AT: Implementing any new technology inevitably comes with challenges. What should compliance teams expect when deploying AI in their programs?
DE: Expect challenges around data quality, model explainability, and change management. AI is only as good as the data it’s used with, so cleansing and structuring data is a big lift. Regulators and auditors will expect clear explanations of
how models make decisions, so governance and documentation are critical. And internally, there’s often cultural resistance; people worry AI will replace them or “black box” decisions will be made without oversight. Another frequent challenge is integration with legacy systems. Many compliance teams operate on fragmented data infrastructures, making it difficult to get the clean, centralized datasets AI systems need. Planning for data architecture improvements upfront can save significant headaches down the line. It’s also common to underestimate the human element. Rolling out AI is not just
a technical deployment; it’s an organizational transformation. Clear communication, training, and change champions are
essential to avoid skepticism and resistance.

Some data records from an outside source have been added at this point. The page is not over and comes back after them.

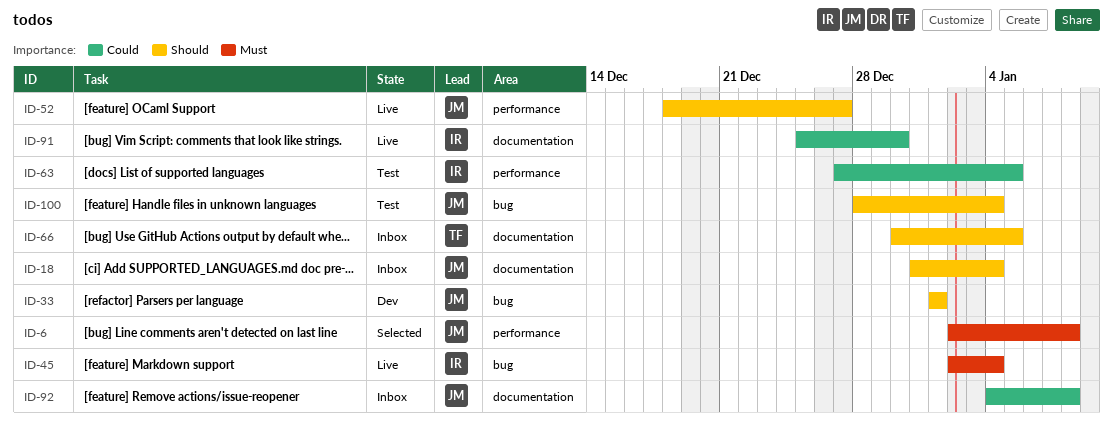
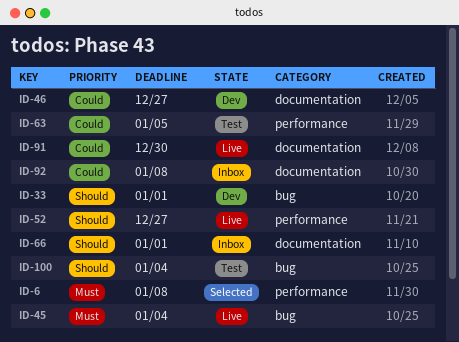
ID-18: present -> none
ID-46: none -> present
ID-66, due: Jan 5 -> Jan 1

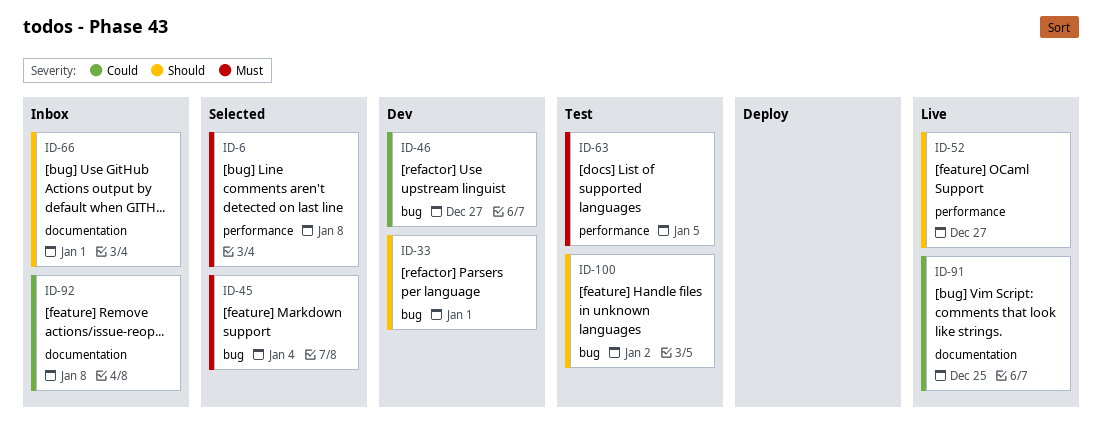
ID-45, status: Live -> Selected
ID-46, label: documentation -> bug
ID-63, priority: Could -> Must
ID-91, due: Dec 30 -> Dec 25
ID-100, due: Jan 4 -> Jan 2

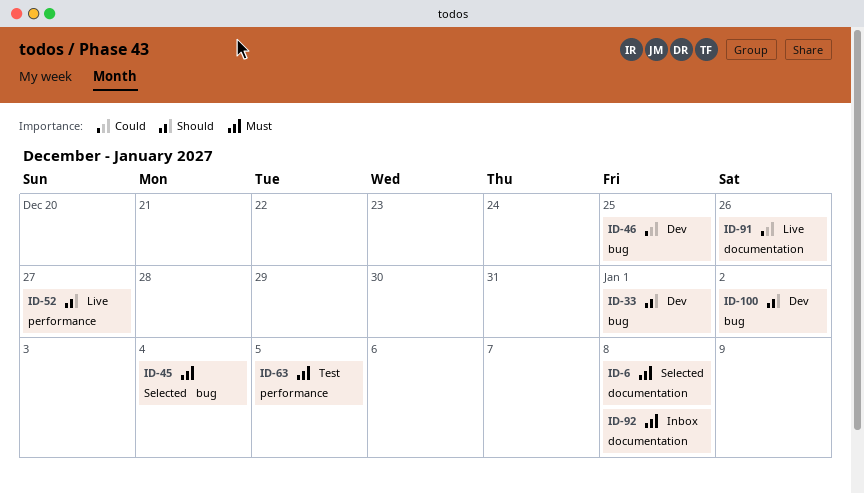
ID-6, label: performance -> documentation
ID-46, due: Dec 27 -> Dec 25
ID-66: present -> none
ID-91, due: Dec 25 -> Dec 26
ID-92, priority: Could -> Must
ID-100, status: Test -> Dev

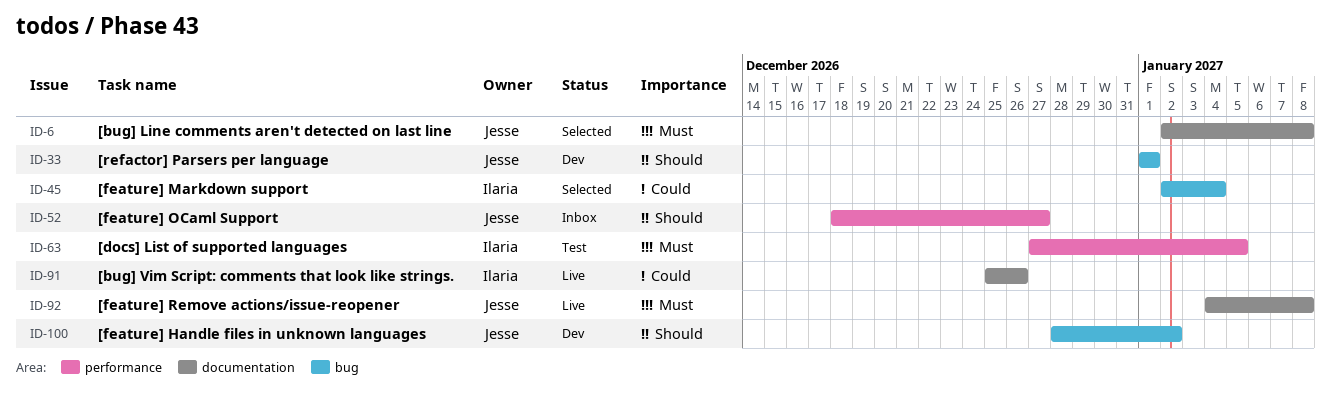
ID-45, priority: Must -> Could
ID-46: present -> none
ID-52, status: Live -> Inbox
ID-92, status: Inbox -> Live

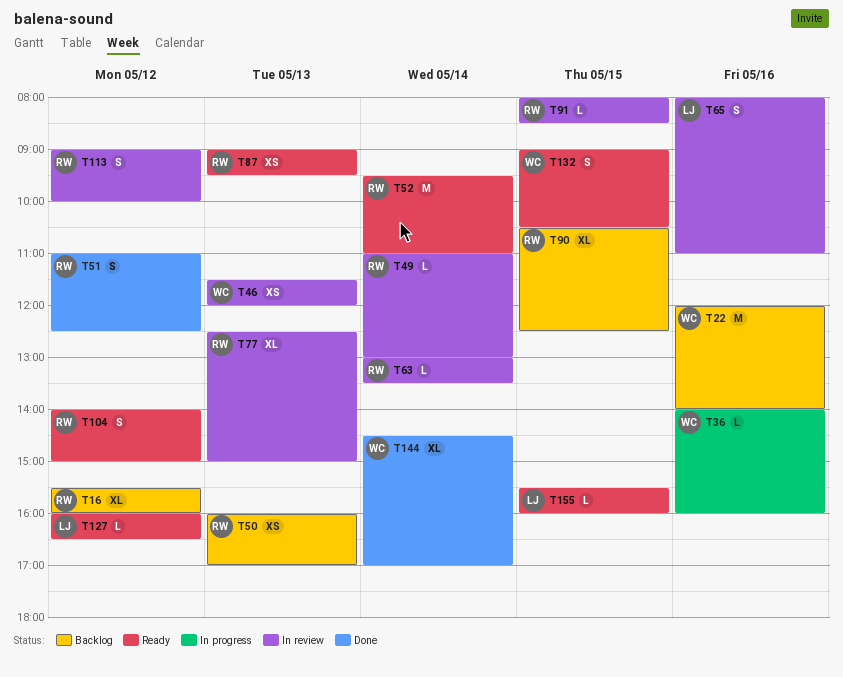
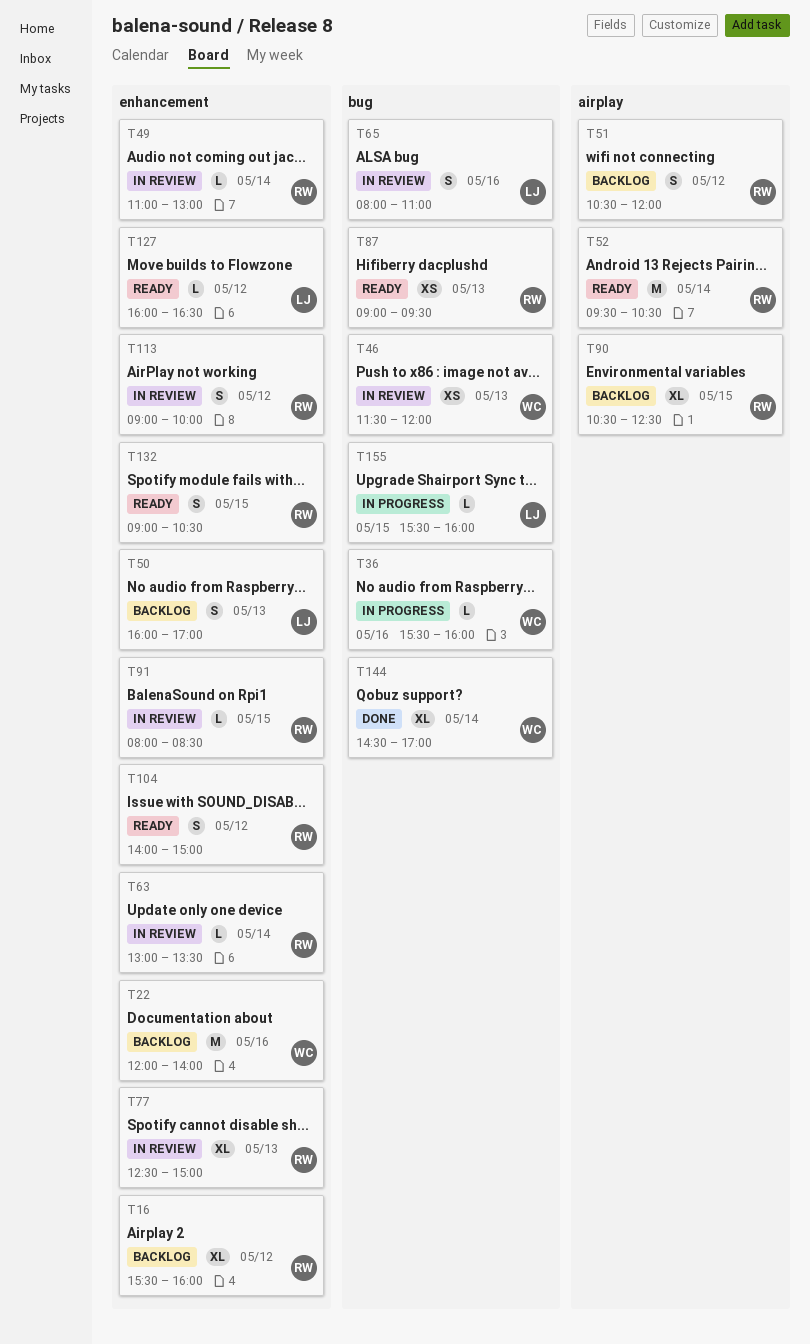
T36, begins: 14:00 -> 15:30
T50, owner: RW -> LJ
T50, estimate: XS -> S
T51, status: Done -> Backlog
T51, begins: 11:00 -> 10:30
T51, ends: 12:30 -> 12:00
T52, ends: 11:00 -> 10:30
T132, owner: WC -> RW
T155, status: Ready -> In progress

AT: What have you found to be the best ways to overcome them?
DE: Transparency and collaboration are key. Engage compliance, engineering, legal, and audit early to build shared
understanding and clear governance. Provide training so staff understand how the AI works and how it fits into workflows. Start with pilot programs to demonstrate value, and ensure you have strong model governance and validation frameworks to build regulator and internal trust. Another effective tactic is to establish a cross-functional AI working group early on. This group can align priorities, address ethical considerations, and create shared accountability. By involving skeptics in the design and testing phases, you turn potential blockers into advocates. Pilots should also be scoped thoughtfully — not just to prove the technology works, but to demonstrate business value and regulatory soundness simultaneously.
AT: There’s been a lot of talk about AI governance for the enterprise as a whole, but not so much about governance within
the compliance program itself. Should we be talking about it more? If so, what should we be addressing?
DE: Yes, absolutely. Compliance teams need their own AI governance frameworks that align with enterprise standards while being tailored to regulatory expectations. That includes clear accountability for model performance, documentation of
how decisions are made, periodic validation, bias testing, and audit trails. We also need to define escalation paths when models behave unexpectedly. Strong governance isn’t just good practice; it’s what will allow compliance teams to harness AI confidently and defensibly. Compliance-specific AI governance should also include model lifecycle management, ensuring that controls evolve alongside regulatory expectations and business changes. This involves version control, retraining protocols, and clear sign-offs for model updates. Finally, ethics and fairness testing must be integral. AI models that inadvertently introduce bias can create compliance risk themselves — especially in areas like the Know Your Customer process or transaction monitoring, where decisions affect customers directly. Governance must ensure that models are not just accurate, but also fair and explainable.
AT: Thanks, Dustin, for sharing with our readers!